Haha! I have afforded myself room to catch a few shows for guilty pleasure. Money Heist, Tracy Morgan’s The Last O.G., and black-ish come to mind. I found myself enjoying them more than expected. But I can find value in almost anything I watch.

As an alum, was there a production, a class, a professor or a student group that was particularly meaningful or influential?

A bit of each. I had the opportunity to work with some great instructors. Timothy Douglas and his voice work. Eric Trules’ Solo Performance class gave me confidence as a writer, and helped me find my voice and value as a storyteller. The late Allan Hendrick help ground me in performance what would last a lifetime. His work with me on Merry Wives of Windsor as Sir John Falstaff was groundbreaking. His insight into the craft of acting was uncanny. Also, I made a handful of friends that are important to me to this day.

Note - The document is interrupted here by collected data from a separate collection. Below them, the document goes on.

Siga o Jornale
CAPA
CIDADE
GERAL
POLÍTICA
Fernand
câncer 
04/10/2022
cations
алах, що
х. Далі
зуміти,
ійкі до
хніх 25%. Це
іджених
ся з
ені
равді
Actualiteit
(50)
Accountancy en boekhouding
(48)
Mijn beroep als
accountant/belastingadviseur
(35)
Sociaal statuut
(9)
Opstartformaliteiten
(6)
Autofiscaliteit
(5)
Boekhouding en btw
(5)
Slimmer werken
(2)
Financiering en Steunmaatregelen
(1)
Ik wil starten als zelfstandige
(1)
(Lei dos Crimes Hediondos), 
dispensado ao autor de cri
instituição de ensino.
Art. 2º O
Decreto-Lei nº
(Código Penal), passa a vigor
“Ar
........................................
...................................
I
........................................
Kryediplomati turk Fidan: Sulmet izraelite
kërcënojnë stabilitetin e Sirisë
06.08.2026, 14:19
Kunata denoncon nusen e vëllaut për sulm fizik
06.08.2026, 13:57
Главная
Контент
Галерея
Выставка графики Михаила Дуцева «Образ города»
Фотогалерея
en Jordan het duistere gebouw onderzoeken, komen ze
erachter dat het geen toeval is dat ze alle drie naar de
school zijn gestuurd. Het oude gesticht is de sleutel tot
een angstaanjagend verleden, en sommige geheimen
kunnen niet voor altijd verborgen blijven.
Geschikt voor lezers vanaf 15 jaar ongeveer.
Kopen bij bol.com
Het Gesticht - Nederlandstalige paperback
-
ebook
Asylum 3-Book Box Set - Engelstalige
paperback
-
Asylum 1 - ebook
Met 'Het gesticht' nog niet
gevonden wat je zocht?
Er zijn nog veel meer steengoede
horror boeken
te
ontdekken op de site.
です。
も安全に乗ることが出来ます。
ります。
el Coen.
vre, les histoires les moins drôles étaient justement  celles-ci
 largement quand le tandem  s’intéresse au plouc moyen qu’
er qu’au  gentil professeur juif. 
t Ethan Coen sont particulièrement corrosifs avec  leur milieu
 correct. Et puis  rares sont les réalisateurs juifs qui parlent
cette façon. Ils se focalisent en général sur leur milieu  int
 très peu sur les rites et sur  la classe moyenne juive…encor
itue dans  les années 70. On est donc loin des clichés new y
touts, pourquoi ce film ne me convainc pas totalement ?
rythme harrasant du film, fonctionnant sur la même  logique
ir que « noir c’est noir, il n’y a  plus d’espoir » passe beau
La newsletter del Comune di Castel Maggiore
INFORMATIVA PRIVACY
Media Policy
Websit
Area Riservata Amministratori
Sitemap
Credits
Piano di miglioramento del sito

What is your advice to current USC students?

Be resourceful. You are working with some of the finest minds (and resources) in the country. Utilize it. Find a mentor. Become a mentor. Befriend someone not in your major. Be innovative. Try not to rely solely on the school to provide everything. Write, direct, shoot, perform skits, draw, paint, take risks and have fun. Snoop around other schools on campus. Build lifelong bonds with talented, goodhearted friends, you/they are Hollywood’s tomorrow. Be a good person and stay optimistic. Perception is everything. And when life gives you lemons, eat the peel too.

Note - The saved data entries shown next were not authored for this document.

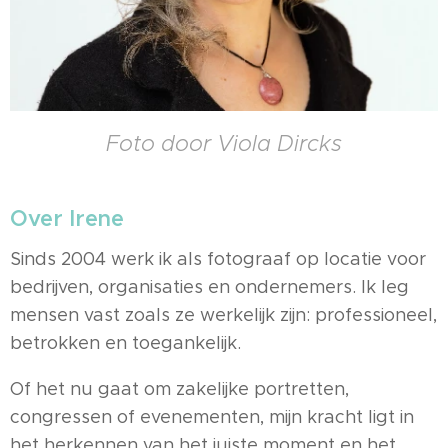
Foto door Viola Dircks
Over Irene
Sinds 2004 werk ik als fotograaf op locatie voor
bedrijven, organisaties en ondernemers. Ik leg
mensen vast zoals ze werkelijk zijn: professioneel,
betrokken en toegankelijk.
Of het nu gaat om zakelijke portretten,
congressen of evenementen, mijn kracht ligt in
het herkennen van het juiste moment en het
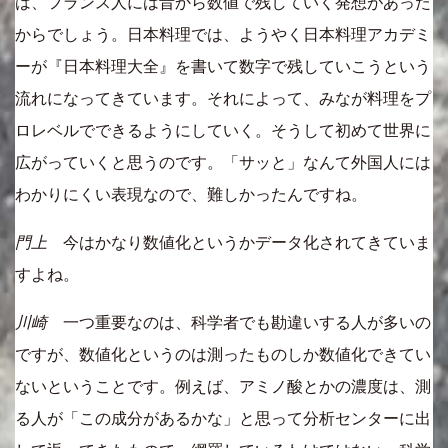
は、フランス人には昔から数値で残していく発想があった
からでしょう。日本料理では、ようやく日本料理アカデミ
ーが『日本料理大全』を書いて数字で残していこうという
流れになってきています。それによって、みなが料理をプ
ロレベルでできるようにしていく。そうして初めて世界に
広がっていくと思うのです。「サッと」なんて外国人には
わかりにくい表現なので、難しかったんですね。
門上
今はかなり数値化というかデータ化されてきていま
すよね。
川崎
一つ重要なのは、科学者でも勘違いする人が多いの
ですが、数値化というのは測ったものしか数値化できてい
ないということです。例えば、アミノ酸とかの濃度は、測
る人が「この成分があるかな」と思って分析センターに出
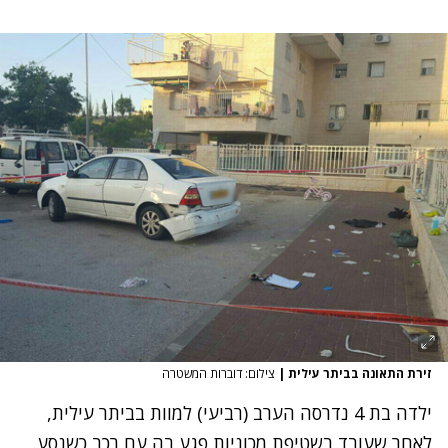
זירת התאונה בביתר עילית
|
צילום: דוברות המשטרה
ילדה בת 4 נדרסה הערב (רביעי) למוות בביתר עילית,
לאחר שעובד בשטיפת מכוניות פגע בה עם רכב כשנסע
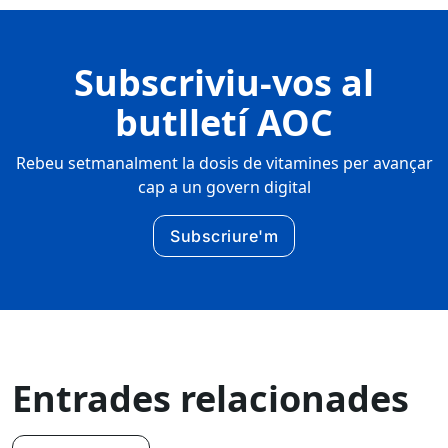
Subscriviu-vos al
butlletí AOC
Rebeu setmanalment la dosis de vitamines per avançar
cap a un govern digital
Subscriure'm
Entrades relacionades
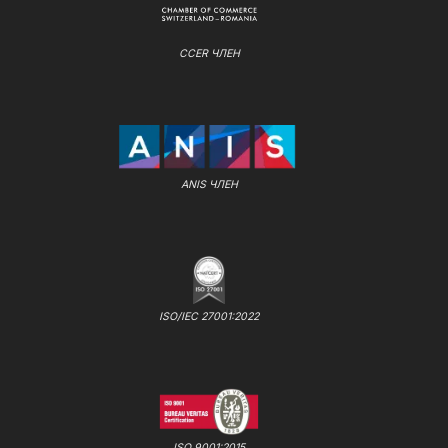
CCER ЧЛЕН
ANIS ЧЛЕН
ISO/IEC 27001:2022
ISO 9001:2015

Any fun facts we should know about Stevie Johnson?

I don’t know about “should know” but…

  • I left law school to get my Masters a USC.
  • I was an extra in Purple Rain.
  • I ran 3 marathons.

Runner ups: (these are just silly at this point)

  • I performed at the infamous First Avenue in Minneapolis under my DJ name “Stevie J. and The Dramatic Events.”
  • My students are more interested in learning that I’ve worked with Eric André than learning that I’ve worked with De Niro.
  • I took a train with my three-year-old daughter from L.A. to S.F. to go trick-or-treating.